--- start Excerpted passage ---
To quote you from Documentation/kobject.txt:

  Do not try to get rid of this warning by providing an "empty" release
  function; you will be mocked mercilessly by the kobject maintainer if
  you attempt this.

Well, the glue_dirs_release_dummy() is quite empty, but my reasoning was
like this:
1. It is a good thing to initialize glue_dirs by kset_init().
2. In the current patch's version, kset_init() does not allow for NULL
   ktype's, just as kobject_init() doesn't. Thus, I need some dummy
   kobj_ktype for the glue_dirs().
3. From the usually harsh reactions against BUG(), I conclude that
   crashing the kernel due to logic errors is not a good thing to do.
   -> If all of the above is true, it certainly would be better to
   provide some sort of release() for the kobj_ktype. 

I do agree, that a simple WARN() would have been better than the above
dummy's implementation.

On the other hand, I'm not exactly sure whether requiring a non-NULL
ktype at kset_init() is a good idea at all. Given that there is
currently only one single use of kset_init() not providing a non-trivial
kobj_ktype and that kobject_init() does require them all to be non-NULL,
I let kset_init() require this, too.

Summarizing, the options are either of
- do not use kset_init() for the glue_dirs initialization, but revert to
  the open coding.
- make kset_init() accept NULL ktype's.
- introduce another initialization function, maybe
  "kset_init_internal()" which accepts NULL for the ktype. I had to
  export this internal function though.
--- end Excerpted passage ---
--- start Dataset ---
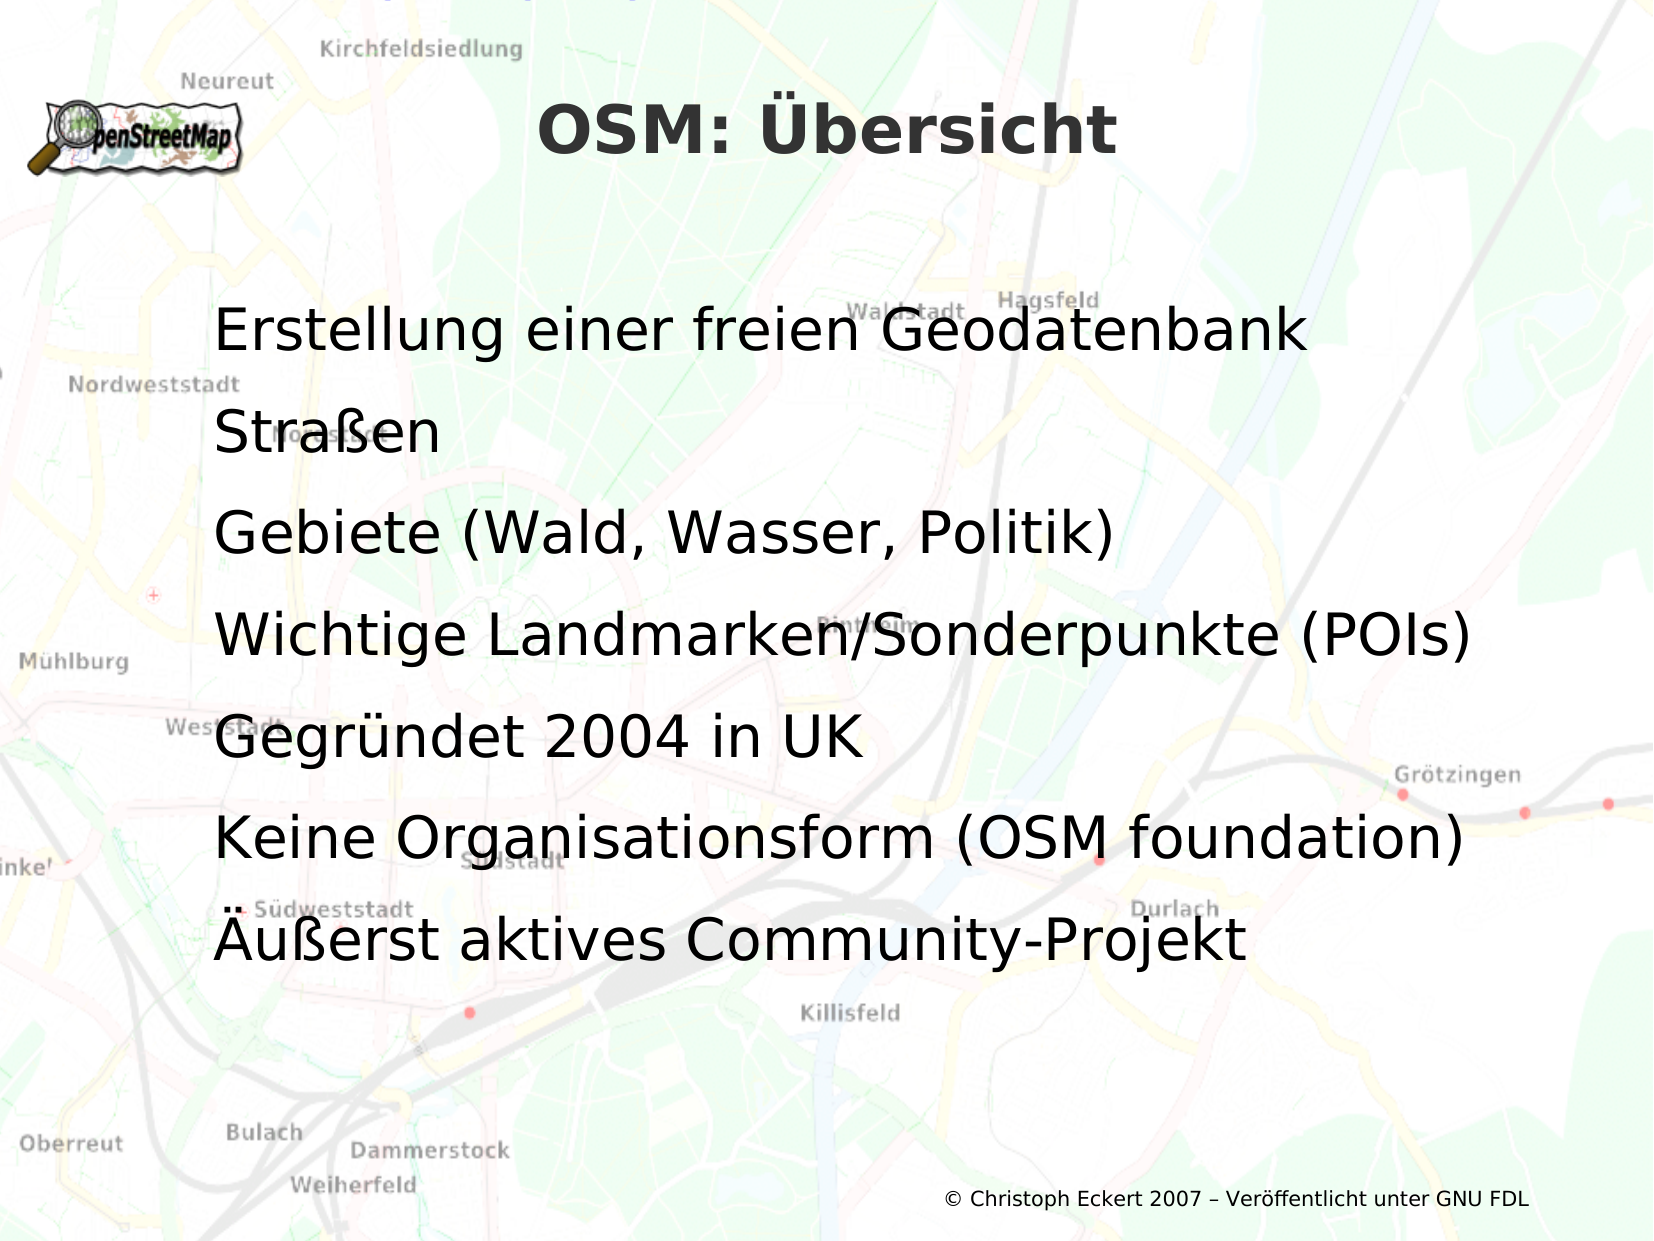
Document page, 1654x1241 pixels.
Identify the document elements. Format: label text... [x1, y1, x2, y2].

picture [0, 0, 1653, 1241]
title OSM: Übersicht [121, 91, 1534, 299]
subtitle Erstellung einer freien Geodatenbank Straßen Gebiete (Wald, Wasser, Politik) Wichtige Landmarken/Sonderpunkte (POIs) Gegründet 2004 in UK Keine Organisationsform (OSM foundation) Äußerst aktives Community-Projekt [178, 279, 1570, 958]
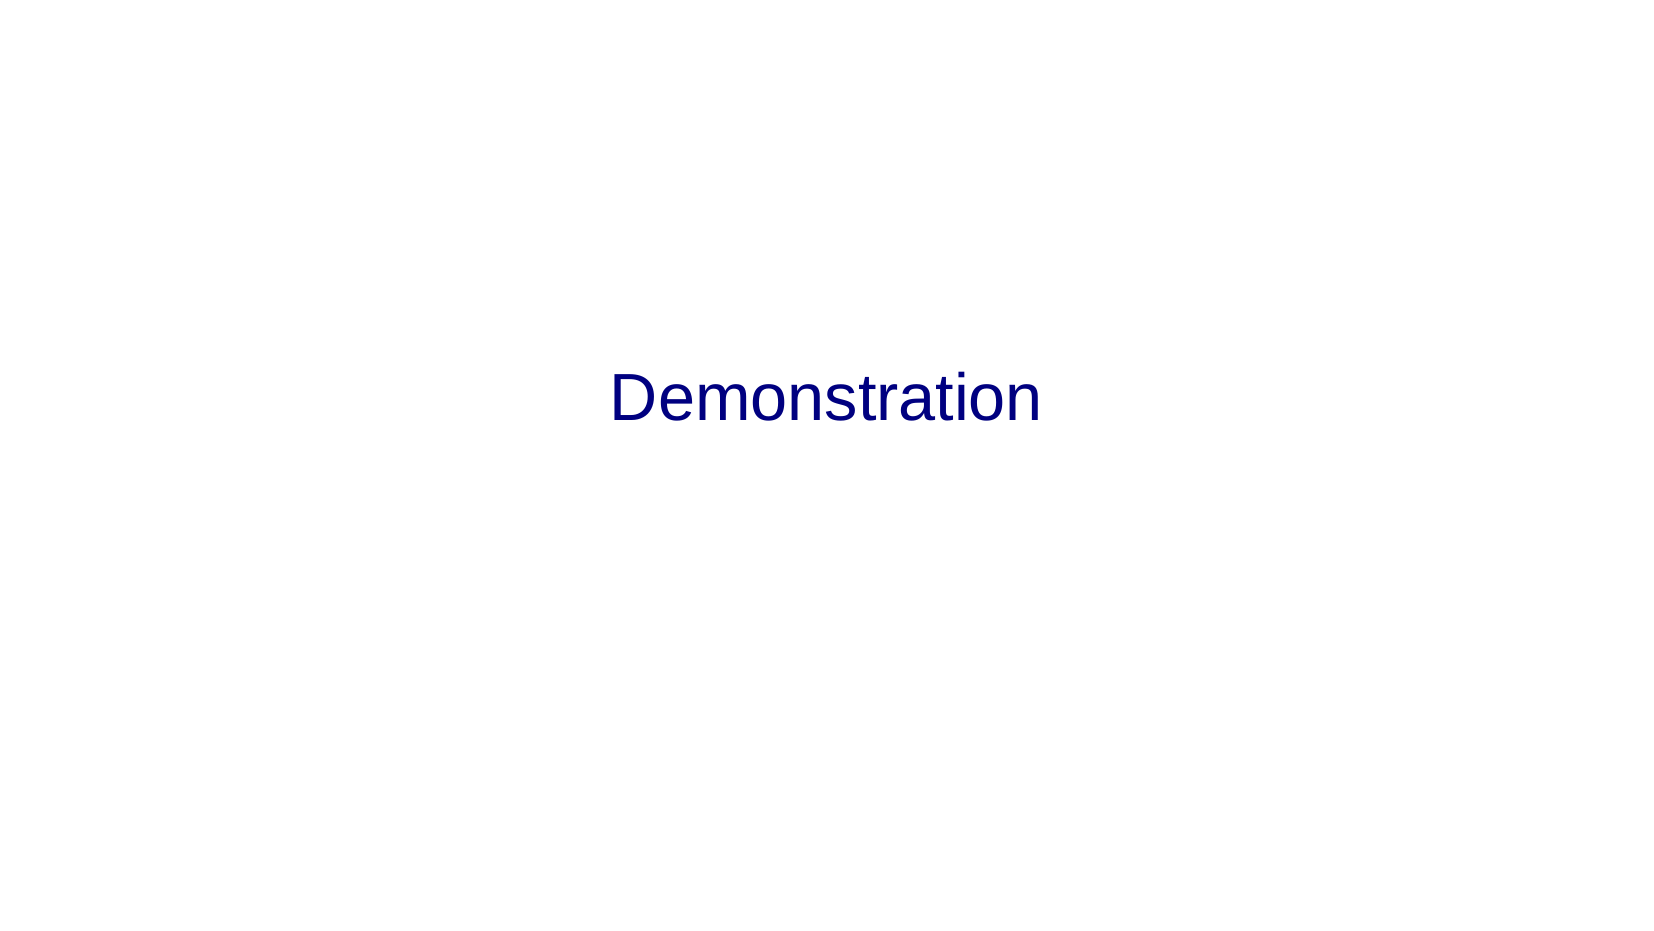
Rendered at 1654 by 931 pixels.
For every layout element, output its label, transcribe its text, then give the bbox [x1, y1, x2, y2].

subtitle Demonstration [82, 37, 1571, 757]
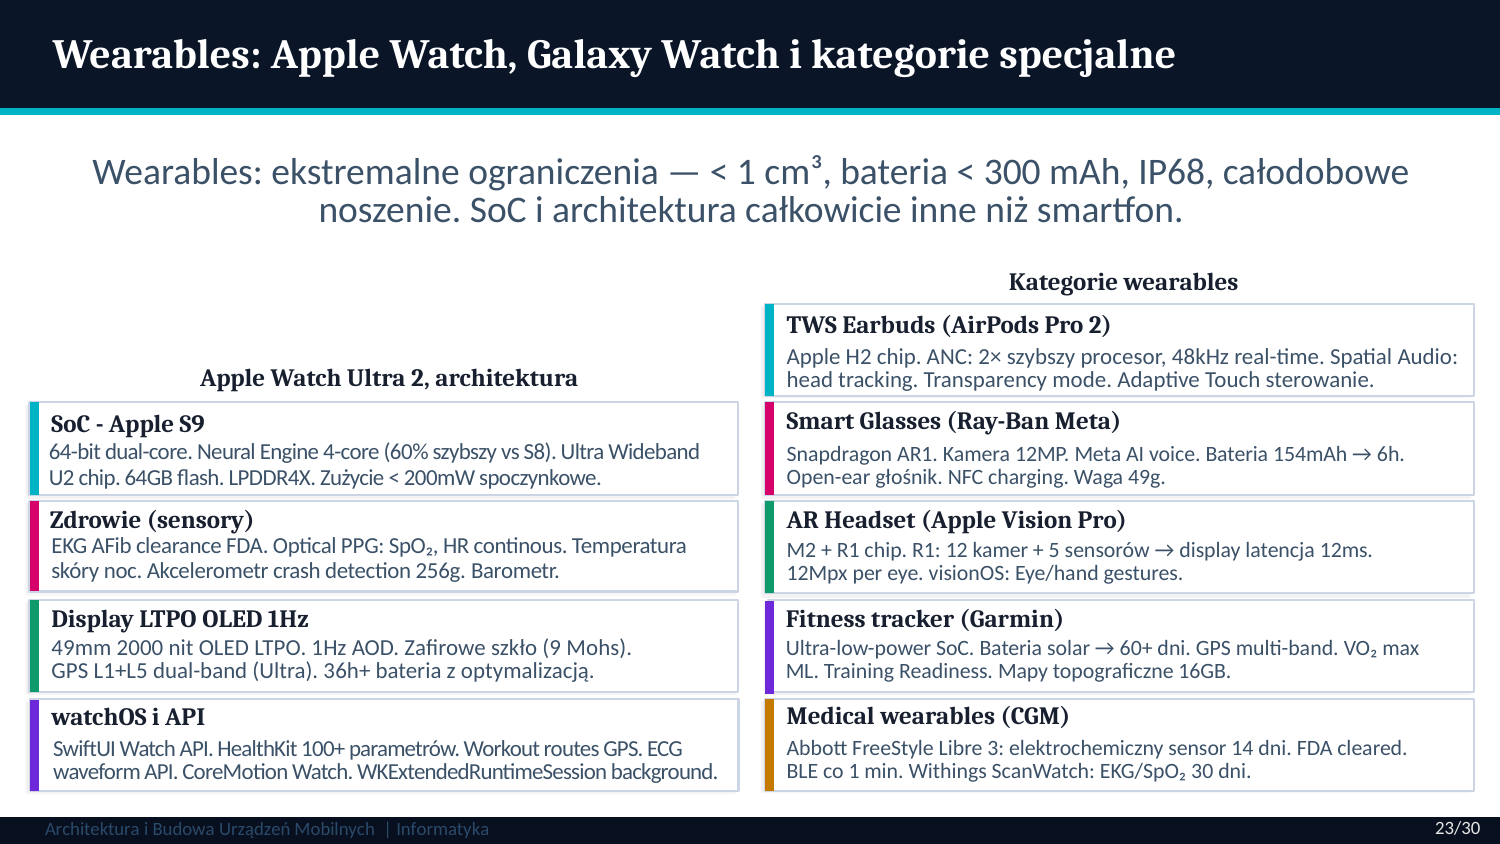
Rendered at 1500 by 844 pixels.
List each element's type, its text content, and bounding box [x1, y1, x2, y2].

text_box [30, 699, 738, 791]
text_box [765, 304, 1474, 396]
text_box watchOS i API [52, 700, 729, 735]
text_box Ultra-low-power SoC. Bateria solar → 60+ dni. GPS multi-band. VO₂ max ML. Training Readiness. Mapy topograficzne 16GB. [786, 637, 1443, 686]
text_box Fitness tracker (Garmin) [786, 605, 1443, 632]
text_box Wearables: ekstremalne ograniczenia — < 1 cm³, bateria < 300 mAh, IP68, całodobowe noszenie. SoC i architektura całkowicie inne niż smartfon. [30, 128, 1474, 260]
text_box [30, 402, 738, 495]
text_box Kategorie wearables [774, 261, 1474, 303]
text_box EKG AFib clearance FDA. Optical PPG: SpO₂, HR continous. Temperatura skóry noc. Akcelerometr crash detection 256g. Barometr. [51, 526, 729, 593]
text_box [30, 600, 738, 692]
text_box M2 + R1 chip. R1: 12 kamer + 5 sensorów → display latencja 12ms. 12Mpx per eye. visionOS: Eye/hand gestures. [787, 539, 1465, 588]
text_box 64-bit dual-core. Neural Engine 4-core (60% szybszy vs S8). Ultra Wideband U2 chip. 64GB flash. LPDDR4X. Zużycie < 200mW spoczynkowe. [49, 441, 732, 490]
text_box Display LTPO OLED 1Hz [51, 604, 729, 634]
text_box Architektura i Budowa Urządzeń Mobilnych | Informatyka [45, 819, 1420, 843]
text_box Smart Glasses (Ray-Ban Meta) [787, 405, 1465, 438]
text_box TWS Earbuds (AirPods Pro 2) [787, 311, 1465, 340]
text_box /30 [1420, 806, 1500, 844]
text_box Wearables: Apple Watch, Galaxy Watch i kategorie specjalne [53, 9, 1447, 102]
text_box Apple H2 chip. ANC: 2× szybszy procesor, 48kHz real-time. Spatial Audio: head tracking. Transparency mode. Adaptive Touch sterowanie. [787, 347, 1465, 387]
text_box Abbott FreeStyle Libre 3: elektrochemiczny sensor 14 dni. FDA cleared. BLE co 1 min. Withings ScanWatch: EKG/SpO₂ 30 dni. [787, 738, 1465, 784]
text_box [765, 501, 1474, 593]
text_box [765, 402, 1474, 495]
text_box [0, 0, 1500, 115]
text_box Apple Watch Ultra 2, architektura [40, 357, 739, 400]
text_box SwiftUI Watch API. HealthKit 100+ parametrów. Workout routes GPS. ECG waveform API. CoreMotion Watch. WKExtendedRuntimeSession background. [53, 730, 733, 795]
text_box AR Headset (Apple Vision Pro) [787, 503, 1465, 538]
text_box 49mm 2000 nit OLED LTPO. 1Hz AOD. Zafirowe szkło (9 Mohs). GPS L1+L5 dual-band (Ultra). 36h+ bateria z optymalizacją. [51, 637, 731, 686]
text_box Medical wearables (CGM) [787, 702, 1465, 727]
text_box [30, 501, 738, 591]
text_box SoC - Apple S9 [51, 406, 729, 441]
text_box [765, 600, 1474, 694]
text_box [0, 817, 1420, 844]
text_box Zdrowie (sensory) [50, 504, 727, 526]
text_box Snapdragon AR1. Kamera 12MP. Meta AI voice. Bateria 154mAh → 6h. Open-ear głośnik. NFC charging. Waga 49g. [787, 443, 1465, 492]
text_box [765, 699, 1474, 791]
--- end Dataset ---
■ **Work instructions**:
1. List each option that the kernel discussion excerpt gives in its closing summary.
2. Reproduce the passage of the kernel discussion excerpt that starts at the words "Do not try to" and ends after "you attempt this.".

■ **Answers to the problems**:
1.
- Do not use kset_init() for the glue_dirs initialization, but revert to the open coding.
- Make kset_init() accept NULL ktype's.
- Introduce another initialization function, maybe "kset_init_internal()", which accepts NULL for the ktype (this internal function would have to be exported).

2.
Do not try to get rid of this warning by providing an "empty" release
  function; you will be mocked mercilessly by the kobject maintainer if
  you attempt this.